● EXERCISE A
Copy the biodiversity dataset entries below word for word, from the line with "common name: almindelig stilkskive" through the last line of the entries.
--- EXCERPT PROVIDED ---
Everyone Knows Everyone (And it Actually Helps)

What surprised her most? How much connections mattered. That former employer? She'd kept in touch over the years. In Sri Lanka, everyone knows someone who knows someone else, and that's often how opportunities happen. No LinkedIn algorithm can replicate a well-timed phone call from a friend of a friend.

Of course, it cuts both ways. Privacy's a bit of a myth here. Word travels before you've finished your tea. But when you need help, whether it's finding work or navigating bureaucracy, those same connections show up fast.

When Nothing Goes to Plan (And That's Fine)

The rain caught her off guard that first week, a downpour on a sunny morning. Instead of frustration, she laughed. This was Sri Lanka. Plans are suggestions. The power cuts happen mid-dinner. The ten-minute drive becomes forty. People drop by unannounced because they actually care.

She's learned to dance with it. The unpredictability, the slower rhythm, the way professional and personal life blur together. Progress here isn't always about speed. Sometimes it's about patience and knowing the right person.

What Home Actually Means

Her real homecoming moment? A simple meal. Kiribath with lunumiris and maalu ambul thiyal, made by Amma and Ammi’s (Mother in laws) karawala thel daala. Each bite was an embrace no restaurant abroad could touch.

These days, she savours the small things: roadside achcharu, corner-shop kottu, belimal in the afternoon heat. Ordinary here, impossible luxuries abroad.

"Being Sri Lankan isn't about where you live," she reflects. "It's how you live, with warmth and deep roots in people who matter."

The monsoon still surprises her. Her career looks different than it did overseas. But she's also learned what every returnee discovers: when you stop fighting the rhythm and start moving with it, the chaos becomes part of the charm. And that's when Sri Lanka stops feeling like a place you returned to, and starts feeling like home again.
--- EXTRACTED ENTRIES ---
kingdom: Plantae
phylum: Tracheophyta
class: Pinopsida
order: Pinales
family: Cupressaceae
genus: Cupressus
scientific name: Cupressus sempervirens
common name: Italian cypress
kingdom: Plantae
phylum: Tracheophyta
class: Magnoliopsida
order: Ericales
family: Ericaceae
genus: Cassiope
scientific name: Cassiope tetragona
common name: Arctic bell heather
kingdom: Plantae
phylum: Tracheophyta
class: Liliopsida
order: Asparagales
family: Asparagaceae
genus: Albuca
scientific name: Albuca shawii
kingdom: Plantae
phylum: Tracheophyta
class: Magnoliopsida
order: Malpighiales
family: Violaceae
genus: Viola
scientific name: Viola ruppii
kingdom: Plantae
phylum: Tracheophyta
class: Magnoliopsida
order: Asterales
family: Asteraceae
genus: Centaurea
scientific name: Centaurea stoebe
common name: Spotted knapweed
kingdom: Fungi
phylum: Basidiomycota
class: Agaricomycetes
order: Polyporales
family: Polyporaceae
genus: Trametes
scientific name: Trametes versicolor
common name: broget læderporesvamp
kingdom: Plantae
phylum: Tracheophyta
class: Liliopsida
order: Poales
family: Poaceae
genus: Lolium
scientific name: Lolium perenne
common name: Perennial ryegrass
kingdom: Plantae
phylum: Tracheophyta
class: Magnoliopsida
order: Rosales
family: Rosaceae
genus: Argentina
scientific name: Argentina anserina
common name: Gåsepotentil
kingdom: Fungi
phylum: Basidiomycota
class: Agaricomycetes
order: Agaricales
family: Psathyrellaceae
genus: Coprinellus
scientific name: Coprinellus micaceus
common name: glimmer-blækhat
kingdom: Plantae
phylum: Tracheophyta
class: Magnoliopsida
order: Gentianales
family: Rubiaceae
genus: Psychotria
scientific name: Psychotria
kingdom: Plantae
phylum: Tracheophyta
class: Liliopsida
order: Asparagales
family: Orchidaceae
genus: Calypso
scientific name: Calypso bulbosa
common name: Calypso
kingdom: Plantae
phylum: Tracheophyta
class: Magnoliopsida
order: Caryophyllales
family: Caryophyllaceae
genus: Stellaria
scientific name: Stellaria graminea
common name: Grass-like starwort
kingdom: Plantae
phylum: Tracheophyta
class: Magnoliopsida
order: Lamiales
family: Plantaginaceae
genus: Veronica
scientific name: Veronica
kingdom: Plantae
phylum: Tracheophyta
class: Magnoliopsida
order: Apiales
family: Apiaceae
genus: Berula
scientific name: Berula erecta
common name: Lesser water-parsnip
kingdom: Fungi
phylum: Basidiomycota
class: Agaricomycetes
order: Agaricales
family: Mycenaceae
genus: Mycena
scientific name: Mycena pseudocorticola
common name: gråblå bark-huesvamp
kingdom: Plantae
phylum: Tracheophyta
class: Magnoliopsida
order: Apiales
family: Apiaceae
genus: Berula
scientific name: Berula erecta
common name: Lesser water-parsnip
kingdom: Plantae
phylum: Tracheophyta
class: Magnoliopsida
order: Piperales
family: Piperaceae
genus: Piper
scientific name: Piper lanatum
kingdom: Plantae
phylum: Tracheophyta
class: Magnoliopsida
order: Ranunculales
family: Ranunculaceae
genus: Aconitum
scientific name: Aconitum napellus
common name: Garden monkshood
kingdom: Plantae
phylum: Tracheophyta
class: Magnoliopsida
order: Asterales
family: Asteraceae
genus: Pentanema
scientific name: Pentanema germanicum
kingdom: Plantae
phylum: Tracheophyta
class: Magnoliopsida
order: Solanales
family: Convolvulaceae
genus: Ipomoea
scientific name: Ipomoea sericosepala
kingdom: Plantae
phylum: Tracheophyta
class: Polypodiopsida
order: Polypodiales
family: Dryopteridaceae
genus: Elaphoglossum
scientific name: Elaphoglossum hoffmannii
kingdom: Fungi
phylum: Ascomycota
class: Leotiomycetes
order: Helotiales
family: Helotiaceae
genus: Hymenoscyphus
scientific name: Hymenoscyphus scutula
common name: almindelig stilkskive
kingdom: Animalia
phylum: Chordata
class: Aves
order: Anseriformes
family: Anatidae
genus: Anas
---
● EXERCISE B
Answer these about the piece above on returning home to Sri Lanka:
(i) What does the ten-minute drive become?
(ii) Who made the karawala thel daala in her homecoming meal?
(iii) What does she savor in the afternoon heat?

● FULL OUTPUT A
common name: almindelig stilkskive
kingdom: Animalia
phylum: Chordata
class: Aves
order: Anseriformes
family: Anatidae
genus: Anas

● FULL OUTPUT B
(i) Forty.
(ii) Ammi, her mother-in-law.
(iii) Belimal.